For best performance, it's recommended to end questions with \n, as shown above!

Uses

Direct Use

The model is intended for research purposes only. Because this is a raw model release, we have not added further finetuning, postprocessing or sampling strategies to control for undesirable outputs. You should expect to have to fine-tune the model for your use-case.

Possible research areas and tasks include

  • Applications in computer control or digital agents.
  • Research on multi-modal models generally.

Excluded uses are described below.

Out-of-Scope Use

The model was not trained to be factual or true representations of people or events, and therefore using the model to generate such content is out-of-scope for the abilities of this model.

Limitations and Bias

Limitations

  • Faces and people in general may not be generated properly.

Bias

While the capabilities of these models are impressive, they can also reinforce or exacerbate social biases.

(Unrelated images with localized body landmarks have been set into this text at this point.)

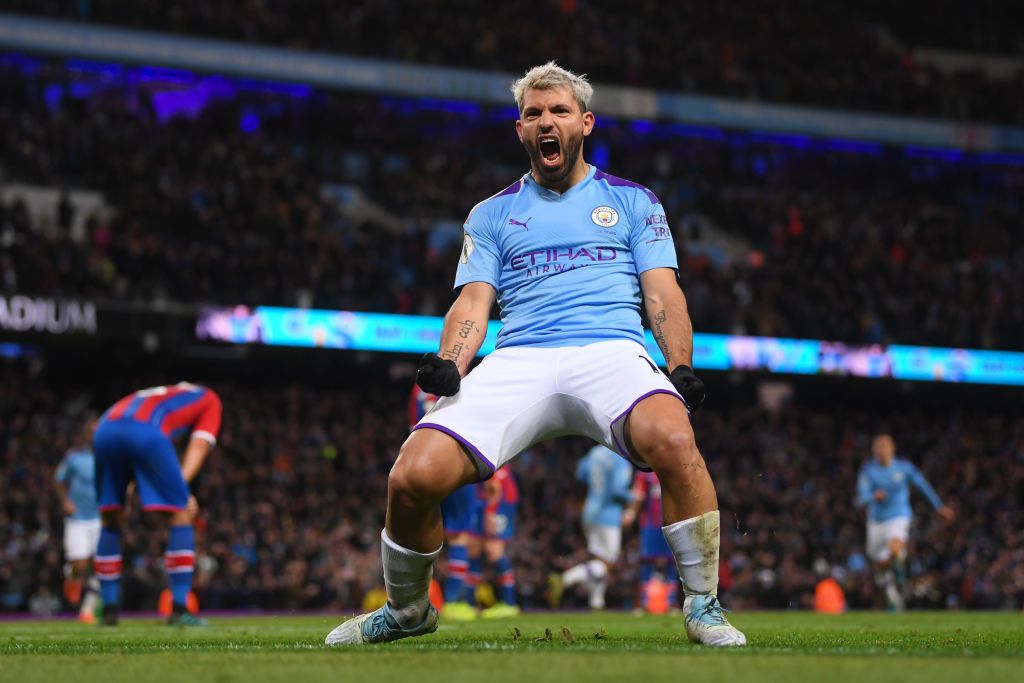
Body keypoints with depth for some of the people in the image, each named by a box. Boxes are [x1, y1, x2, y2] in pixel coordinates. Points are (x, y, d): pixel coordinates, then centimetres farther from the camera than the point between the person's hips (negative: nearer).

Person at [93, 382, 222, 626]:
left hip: (105, 429, 5)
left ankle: (109, 610, 17)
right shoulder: (210, 399, 31)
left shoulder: (157, 396, 45)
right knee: (180, 516, 7)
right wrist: (182, 485, 2)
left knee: (110, 521, 19)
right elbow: (199, 445, 14)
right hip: (146, 433, -5)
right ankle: (179, 611, 1)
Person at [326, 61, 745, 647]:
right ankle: (407, 610, 9)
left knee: (672, 439, -37)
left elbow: (662, 293, 10)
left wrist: (682, 367, -8)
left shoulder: (632, 201, 19)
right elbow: (474, 303, 13)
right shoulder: (492, 214, 23)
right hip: (518, 360, 2)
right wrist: (449, 364, -8)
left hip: (610, 351, -1)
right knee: (414, 476, -21)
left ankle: (704, 605, -18)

adept/fuyu-8b · Hugging Face (2024)
Top Articles
50 Vintage Recipes from the '40s Worth Trying Today
30 Thrifty Holiday Recipes from the '30s
Melson Funeral Services Obituaries
Sound Of Freedom Showtimes Near Governor's Crossing Stadium 14
Mopaga Game
THE 10 BEST Women's Retreats in Germany for September 2024
Https Www E Access Att Com Myworklife
Find your energy supplier
Www.paystubportal.com/7-11 Login
Best Food Near Detroit Airport
Guilford County | NCpedia
Youravon Comcom
Truck Trader Pennsylvania
Scenes from Paradise: Where to Visit Filming Locations Around the World - Paradise
Cyndaquil Gen 4 Learnset
Urban Airship Expands its Mobile Platform to Transform Customer Communications
Ruben van Bommel: diepgang en doelgerichtheid als wapens, maar (nog) te weinig rendement
Craigslist West Valley
bode - Bode frequency response of dynamic system
Yard Goats Score
Lola Bunny R34 Gif
Yisd Home Access Center
Walgreens Bunce Rd
Does Hunter Schafer Have A Dick
Naya Padkar Gujarati News Paper
Speedstepper
Doctors of Optometry - Westchester Mall | Trusted Eye Doctors in White Plains, NY
Infinite Campus Asd20
Rainfall Map Oklahoma
Possum Exam Fallout 76
Pay Stub Portal
Mosley Lane Candles
Sam's Club Gas Price Hilliard
Grand Teton Pellet Stove Control Board
Metro 72 Hour Extension 2022
Samsung 9C8
Powerspec G512
Craigs List Jonesboro Ar
Craigslist Boats Eugene Oregon
Los Garroberros Menu
Ksu Sturgis Library
Devotion Showtimes Near The Grand 16 - Pier Park
5A Division 1 Playoff Bracket
Guy Ritchie's The Covenant Showtimes Near Grand Theatres - Bismarck
Unveiling Gali_gool Leaks: Discoveries And Insights
Tricare Dermatologists Near Me
Blackwolf Run Pro Shop
New Starfield Deep-Dive Reveals How Shattered Space DLC Will Finally Fix The Game's Biggest Combat Flaw
Aznchikz
Bbwcumdreams
Google Flights Missoula
The Hardest Quests in Old School RuneScape (Ranked) – FandomSpot
Latest Posts
Article information

Author: Greg Kuvalis

Last Updated:

Views: 6844

Rating: 4.4 / 5 (55 voted)

Reviews: 94% of readers found this page helpful

Author information

Name: Greg Kuvalis

Birthday: 1996-12-20

Address: 53157 Trantow Inlet, Townemouth, FL 92564-0267

Phone: +68218650356656

Job: IT Representative

Hobby: Knitting, Amateur radio, Skiing, Running, Mountain biking, Slacklining, Electronics

Introduction: My name is Greg Kuvalis, I am a witty, spotless, beautiful, charming, delightful, thankful, beautiful person who loves writing and wants to share my knowledge and understanding with you.